Dataset entries
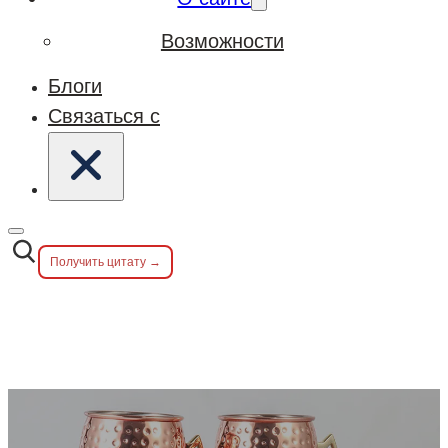
Возможности
Блоги
Связаться с
Получить цитату →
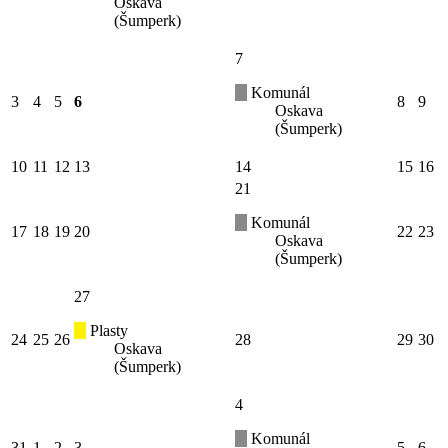
Oskava
(Šumperk)
7
Komunál
3
4
5
6
8
9
Oskava
(Šumperk)
10
11
12
13
14
15
16
21
Komunál
17
18
19
20
22
23
Oskava
(Šumperk)
27
Plasty
24
25
26
28
29
30
Oskava
(Šumperk)
4
Komunál
31
1
2
3
5
6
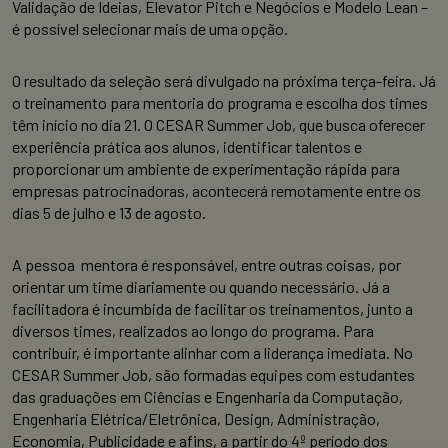
Validação de Ideias, Elevator Pitch e Negócios e Modelo Lean –
é possível selecionar mais de uma opção.
O resultado da seleção será divulgado na próxima terça-feira. Já
o treinamento para mentoria do programa e escolha dos times
têm início no dia 21. O CESAR Summer Job, que busca oferecer
experiência prática aos alunos, identificar talentos e
proporcionar um ambiente de experimentação rápida para
empresas patrocinadoras, acontecerá remotamente entre os
dias 5 de julho e 13 de agosto.
A pessoa mentora é responsável, entre outras coisas, por
orientar um time diariamente ou quando necessário. Já a
facilitadora é incumbida de facilitar os treinamentos, junto a
diversos times, realizados ao longo do programa. Para
contribuir, é importante alinhar com a liderança imediata. No
CESAR Summer Job, são formadas equipes com estudantes
das graduações em Ciências e Engenharia da Computação,
Engenharia Elétrica/Eletrônica, Design, Administração,
Economia, Publicidade e afins, a partir do 4º período dos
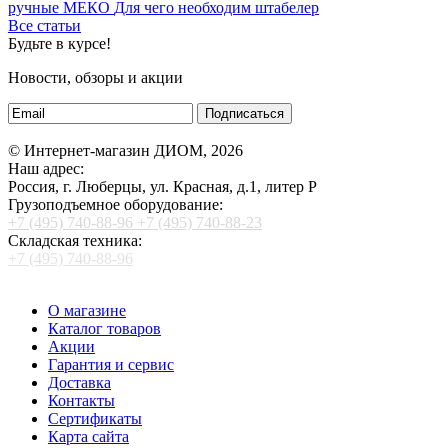
ручные МЕКО
Для чего необходим штабелер
Все статьи
Будьте в курсе!
Новости, обзоры и акции
Подписаться
© Интернет-магазин ДИОМ, 2026
Наш адрес:
Россия, г. Люберцы, ул. Красная, д.1, литер Р
Грузоподъемное оборудование:
+7 (495) 740-88-96
+7 (495) 740-88-23
Складская техника:
+7 (495) 740-88-96
О магазине
Каталог товаров
Акции
Гарантия и сервис
Доставка
Контакты
Сертификаты
Карта сайта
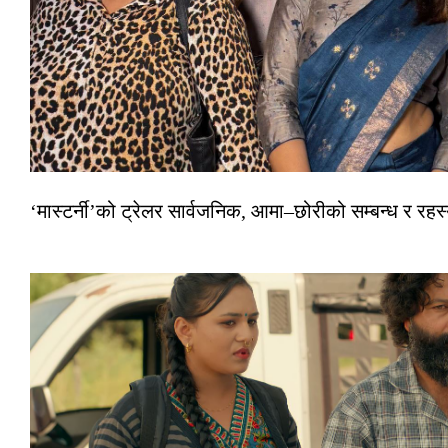
‘मास्टर्नी’को ट्रेलर सार्वजनिक, आमा–छोरीको सम्बन्ध र रहस्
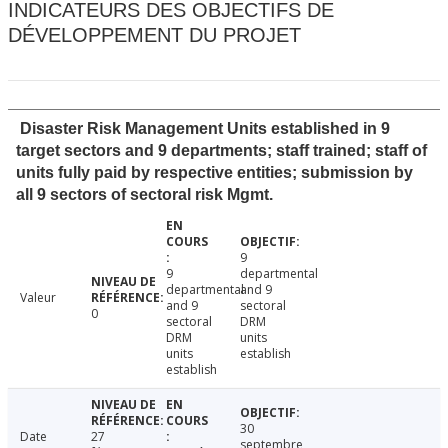
INDICATEURS DES OBJECTIFS DE
DÉVELOPPEMENT DU PROJET
Disaster Risk Management Units established in 9
target sectors and 9 departments; staff trained; staff of
units fully paid by respective entities; submission by
all 9 sectors of sectoral risk Mgmt.
9
9
departmental
departmental
and 9
Valeur
and 9
sectoral
0
sectoral
DRM
DRM
units
units
establish
establish
30
Date
27
septembre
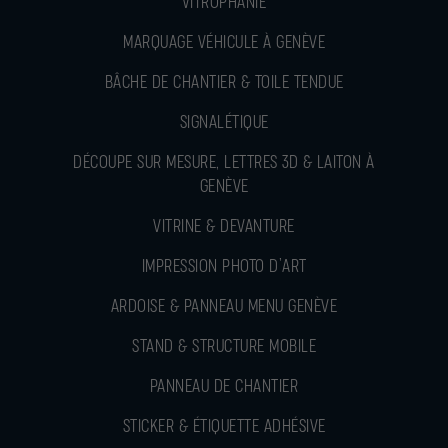
VITROPHANIE
MARQUAGE VÉHICULE À GENÈVE
BÂCHE DE CHANTIER & TOILE TENDUE
SIGNALÉTIQUE
DÉCOUPE SUR MESURE, LETTRES 3D & LAITON À
GENÈVE
VITRINE & DEVANTURE
IMPRESSION PHOTO D’ART
ARDOISE & PANNEAU MENU GENÈVE
STAND & STRUCTURE MOBILE
PANNEAU DE CHANTIER
STICKER & ÉTIQUETTE ADHÉSIVE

* WRITTEN TASK *
Go through the data and show each line that holds "Summer".

* RESULT *
têm início no dia 21. O CESAR Summer Job, que busca oferecer
CESAR Summer Job, são formadas equipes com estudantes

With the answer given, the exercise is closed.